Free Flight models can fly OUT OF SIGHT!

Flights that go OOS (out of sight) create mixed feelings. In competition, they can mark the end of your flying day. In recreation, they are a little upsetting, but in an odd way satisfying. After all, the model has performed very well to stay in lift for so long. There is a theory among aeromodellers that the thermal God, known as "Hung", takes only the best models away. This is so that good people can play with them in the afterlife :)

Here are some tips:

1. WRITE YOUR MOBILE NUMBER CLEARLY ON THE FUSELAGE AND WING

It is worth it! Two of my models have flown OOS in the last year. One, an 8" span HLG, was found months later a few miles away in the woods by an old lady out walking her dog. The other, a P-30 rubber plane, was found about a week later in front of a house. It must have been on the roof for a while, because the prop was still stuck up there. In both cases, the finder rang the mobile number and the models were back in the air after just a little repair work.

2. ALWAYS GIVE THE FINDER A LITTLE GIFT

Chocolate is good, wine for adults is ok too.

3. FIT A DETHERMALISER.... OR BUILD LOTS OF MODELS!

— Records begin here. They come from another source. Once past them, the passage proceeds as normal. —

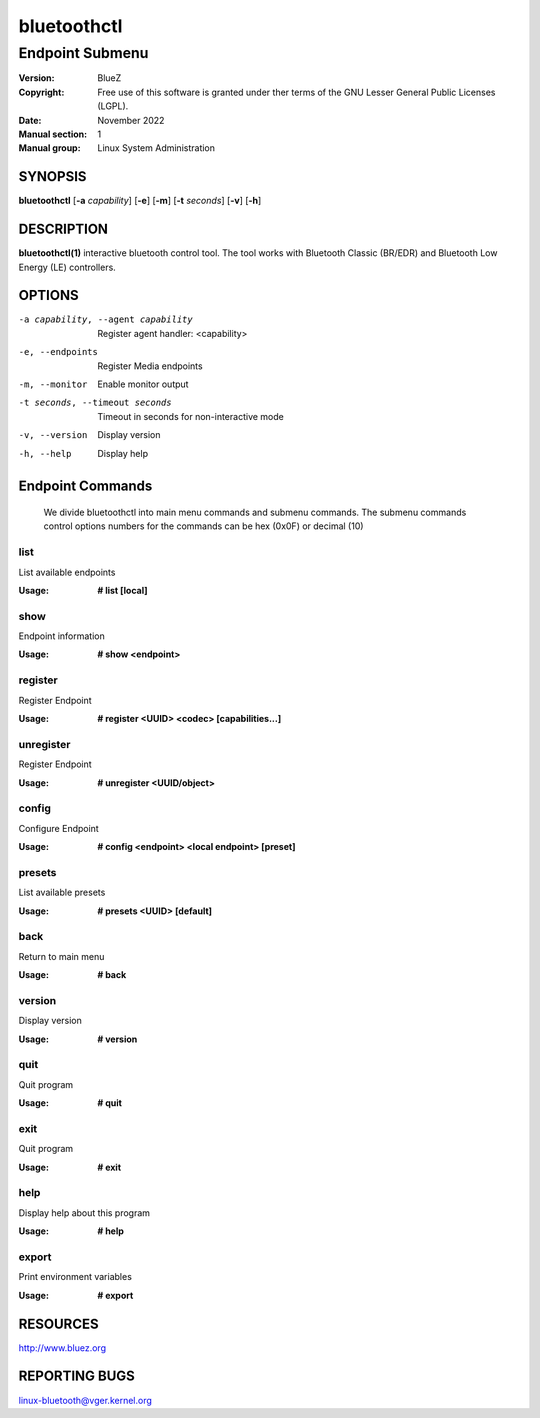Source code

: ============
bluetoothctl
============

----------------
Endpoint Submenu
----------------

:Version: BlueZ
:Copyright: Free use of this software is granted under ther terms of the GNU
            Lesser General Public Licenses (LGPL).
:Date: November 2022
:Manual section: 1
:Manual group: Linux System Administration

SYNOPSIS
========

**bluetoothctl** [**-a** *capability*] [**-e**] [**-m**] [**-t** *seconds*] [**-v**] [**-h**]

DESCRIPTION
===========

**bluetoothctl(1)** interactive bluetooth control tool. The tool works with Bluetooth Classic (BR/EDR) and Bluetooth Low Energy (LE) controllers.

OPTIONS
=======

-a capability, --agent capability        Register agent handler: <capability>
-e, --endpoints                  Register Media endpoints
-m, --monitor                    Enable monitor output
-t seconds, --timeout seconds    Timeout in seconds for non-interactive mode
-v, --version       Display version
-h, --help          Display help

Endpoint Commands
=================
   We divide bluetoothctl into main menu commands and submenu commands. The submenu commands control options 
   numbers for the commands can be hex (0x0F) or decimal (10)
   
list
----
List available endpoints

:Usage: **# list [local]**

show
----
Endpoint information

:Usage: **# show <endpoint>**

register
--------
Register Endpoint

:Usage: **# register <UUID> <codec> [capabilities...]**

unregister
----------
Register Endpoint

:Usage: **# unregister <UUID/object>**

config
------
Configure Endpoint

:Usage: **# config <endpoint> <local endpoint> [preset]**

presets
-------
List available presets

:Usage: **# presets <UUID> [default]**

back
----
Return to main menu

:Usage: **# back**

version
-------
Display version

:Usage: **# version**

quit
----
Quit program

:Usage: **# quit**

exit
----
Quit program

:Usage: **# exit**

help
----
Display help about this program

:Usage: **# help**

export
------
Print environment variables

:Usage: **# export**

RESOURCES
=========

http://www.bluez.org

REPORTING BUGS
==============

linux-bluetooth@vger.kernel.org
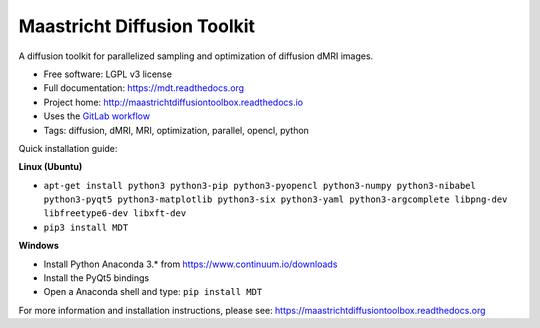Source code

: Maastricht Diffusion Toolkit
============================

.. image:: https://badge.fury.io/py/mdt.png
    :target: http://badge.fury.io/py/mdt

A diffusion toolkit for parallelized sampling and optimization of diffusion dMRI images.

* Free software: LGPL v3 license
* Full documentation: https://mdt.readthedocs.org
* Project home: http://maastrichtdiffusiontoolbox.readthedocs.io
* Uses the `GitLab workflow <https://docs.gitlab.com/ee/workflow/gitlab_flow.html>`_
* Tags: diffusion, dMRI, MRI, optimization, parallel, opencl, python

Quick installation guide:

**Linux (Ubuntu)**

* ``apt-get install python3 python3-pip python3-pyopencl python3-numpy python3-nibabel python3-pyqt5 python3-matplotlib python3-six python3-yaml python3-argcomplete libpng-dev libfreetype6-dev libxft-dev``
* ``pip3 install MDT``


**Windows**

* Install Python Anaconda 3.* from https://www.continuum.io/downloads
* Install the PyQt5 bindings
* Open a Anaconda shell and type: ``pip install MDT``


For more information and installation instructions, please see: https://maastrichtdiffusiontoolbox.readthedocs.org
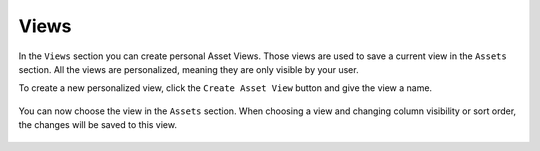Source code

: .. index:: Views

Views
=====

In the ``Views`` section you can create personal Asset Views.
Those views are used to save a current view in the ``Assets``
section. All the views are personalized, meaning they are 
only visible by your user.

To create a new personalized view, click the ``Create Asset
View`` button and give the view a name.

.. figure:: ../images/assets_view_new.png
   :alt: New Asset View

You can now choose the view in the ``Assets`` section. When
choosing a view and changing column visibility or sort order,
the changes will be saved to this view.

.. figure:: ../images/assets_view_change.png
   :alt: Changing Asset View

DT's are a subject in themselves. Examples are:
  • Pop up flaps (side or top)
  • Dropping weight
  • Dropping streamer
  • Pop up stab
  • Pop up wing
  • Pop up tailboom, also called "broken back"
  • Pop off wing
However, even if you have one, it does not mean that it will bring your plane down safely. Things can go wrong. For example, the DT may not be powerful enough to make the model descend out of strong thermals. Or the DT may fail to operate. Some people just don't bother with DTs, but instead just make lots of models. If you are into competition, I think you need to learn how to make and fit DTs and use them consistently.